Mini-Contest #29

The 29th OTP mini-contest was held in April 2016. This mini-contest asked contestants to use no more than 75 words to tell, show, or evoke a complete story in which music played some kind of important role.

Here are our winners, then our honorable mentions. Four of the six winners are new to OTP.



Third Place by Edward Carney (new OTP author)

The composer had heard it was impossible to think of art as either good or evil. His answer was a symphony comprised of harmonies and tones that were pleasant enough to keep people in their seats, but peppered with subtle noise reminiscent of wailing children and tortured gasps of dying men. When incidences of road rage and domestic violence skyrocketed in the immediate vicinity of the concert hall, he knew he’d produced his greatest work.



Second Place by Jennifer Moore (placed in several prior mini-contests)

Ghostly wailing was one thing, Lotta told the famous conductor haunting her apartment. Inviting an entire spectral orchestra for nightly rehearsals in her lounge was taking things too far. She couldn’t sleep for Stravinsky pounding through her walls.

It took four priests and a professional ghostbuster to banish the Maestro’s spirit once and for all, leaving only his baton behind. Now it was guilt keeping Lotta awake at night. That and the unearthly silence.



First Place by Vanessa Levin-Pompetzki (new OTP author)

Her dad says it’s cancer, and they have their last cigarette together. His favorite song, in the background, morphs into a trigger.

“Everything happens for a reason,” her mother says at his funeral, like some great wisdom.

The day before he dies, he asks her for a cigarette. She tells him she’s quit.

When the song plays, now, she smokes and tells him, you don’t know.

You don’t have to live without you.


Honorable Mentions (no money, just fame)

Three other entries scored highly enough to earn honorable mentions.


Chad danced through history class, tapped his feet through science, and snapped his fingers through math. “Weird” was the kindest of a long list of adjectives his classmates used. His teachers learned to ignore him.

This is often the place in the story where a kindhearted teacher or awkward kindred spirit comes in and finds the music in his soul. But that didn’t happen to Chad. He lived in your town and you did nothing.
(by John Rhea, new OTP author)


There’s something cruel in his smile but we dance anyway. The beat of the music thumps up through the floorboards, pulses through my body. Pure joy.

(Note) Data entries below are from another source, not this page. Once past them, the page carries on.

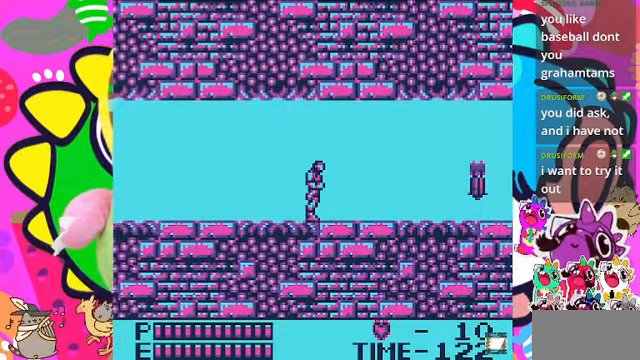
{"buttons": ["CROSS", "DPAD_RIGHT"], "left_stick": "center", "right_stick": "center", "events": [[433, "CROSS", "down"]]}
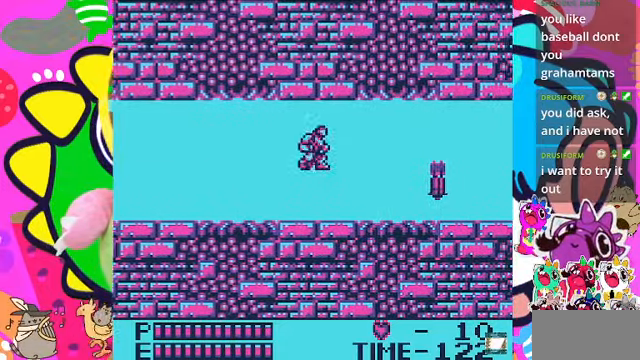
{"buttons": ["DPAD_RIGHT"], "left_stick": "center", "right_stick": "center", "events": [[167, "CROSS", "up"], [200, "SQUARE", "down"], [400, "SQUARE", "up"]]}
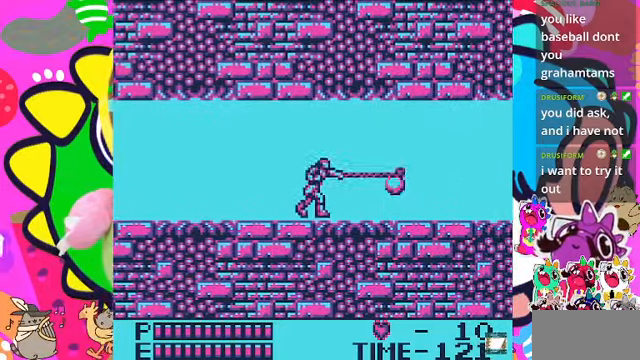
{"buttons": ["DPAD_RIGHT"], "left_stick": "center", "right_stick": "center", "events": []}
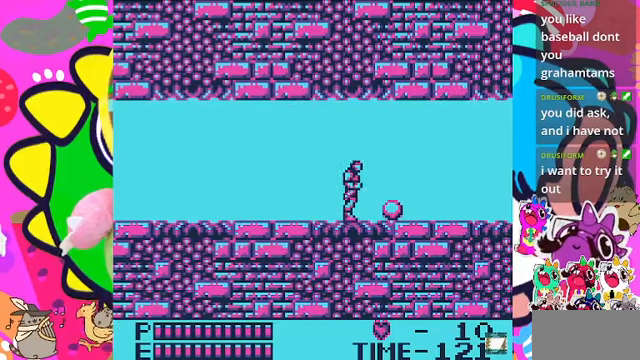
{"buttons": ["DPAD_RIGHT"], "left_stick": "center", "right_stick": "center", "events": []}
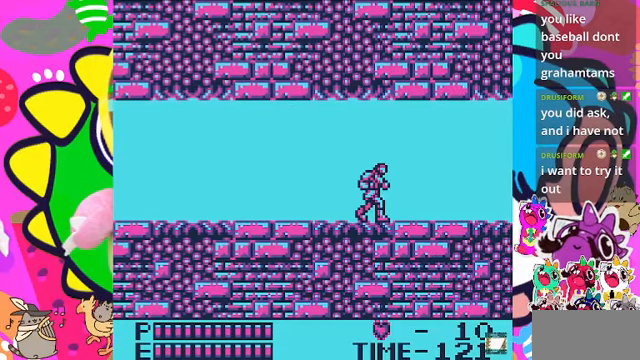
{"buttons": ["DPAD_RIGHT"], "left_stick": "center", "right_stick": "center", "events": []}
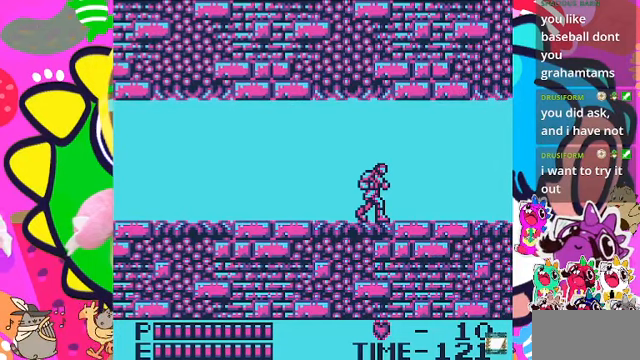
{"buttons": ["DPAD_RIGHT"], "left_stick": "center", "right_stick": "center", "events": []}
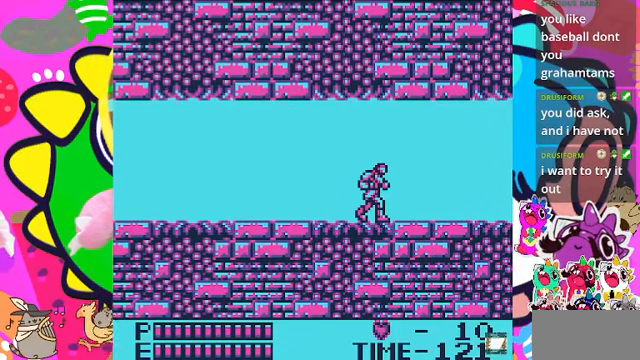
{"buttons": ["DPAD_RIGHT"], "left_stick": "center", "right_stick": "center", "events": []}
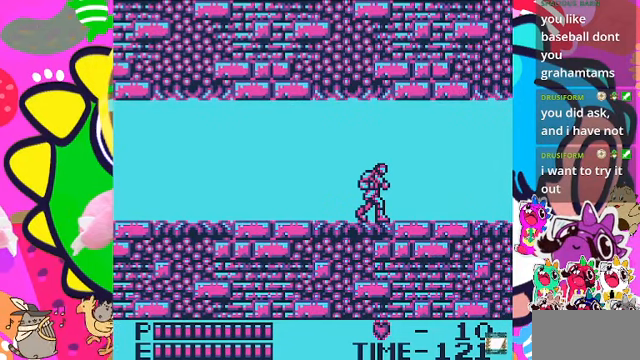
{"buttons": ["DPAD_RIGHT"], "left_stick": "center", "right_stick": "center", "events": []}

It’s three months since my illness. Meningitis. Though luckier than some, I didn’t escape unscathed.

He’s standing still. The music must have stopped, but I’d carried on dancing.

“We can’t go on like this,” I say.

“No,” I lip-read, unbearably hurt by the relief I see on his face.
(by Kathy Schilbach, new OTP author)


Anita’s Ringtones:

14-Feb-2013: (Today I Met) The Boy I’m Gonna Marry
18-Jun-2013: Crazy Little Thing Called Love
06-Oct-2013: Mendelssohn’s Wedding March
22-Mar-2014: The Boy Does Nothing
17-Sep-2014: Did I Shave My Legs For This?
27-Oct-2015: More Fool Me
09-Apr-2016: How Long Has This Been Going On?
11-Apr-2016: Total Eclipse Of The Heart
14-Apr-2016: I Want To Break Free
02-May-2016: I Will Survive
06-May-2016: Get Your Tongue Out Of My Mouth; I’m Kissing You Goodbye
(by Sheila Crosby, published in Issue 17 and three other mini-contests)


Now It’s Our Turn

One of our judges wanted to try this one. Here is her entry.

 

“Triangle. Glockenspiel!”

Big interview with Columbus Chamber Quintet. My tics go berserk.

*

“I’m hired?”

“We mix styles. You create mashups.”

*

“WOOD BLOCK!”

The cellist grabs one.

“It was a tic, not a suggestion.”

They ignored bell, clapper, whistle. So why…?

Then I hear it. Magical!

*

“Doesn’t Tourette’s make people swear?”

“For strict anti-percussionists this is swearing. My parents only listen to string or wind ensembles, and I love chamber music, too. Just sometimes with percussion.”
(by Bethany Granger)

Congratulations to the winners and our sincere thanks to everyone who entered the mini-contest.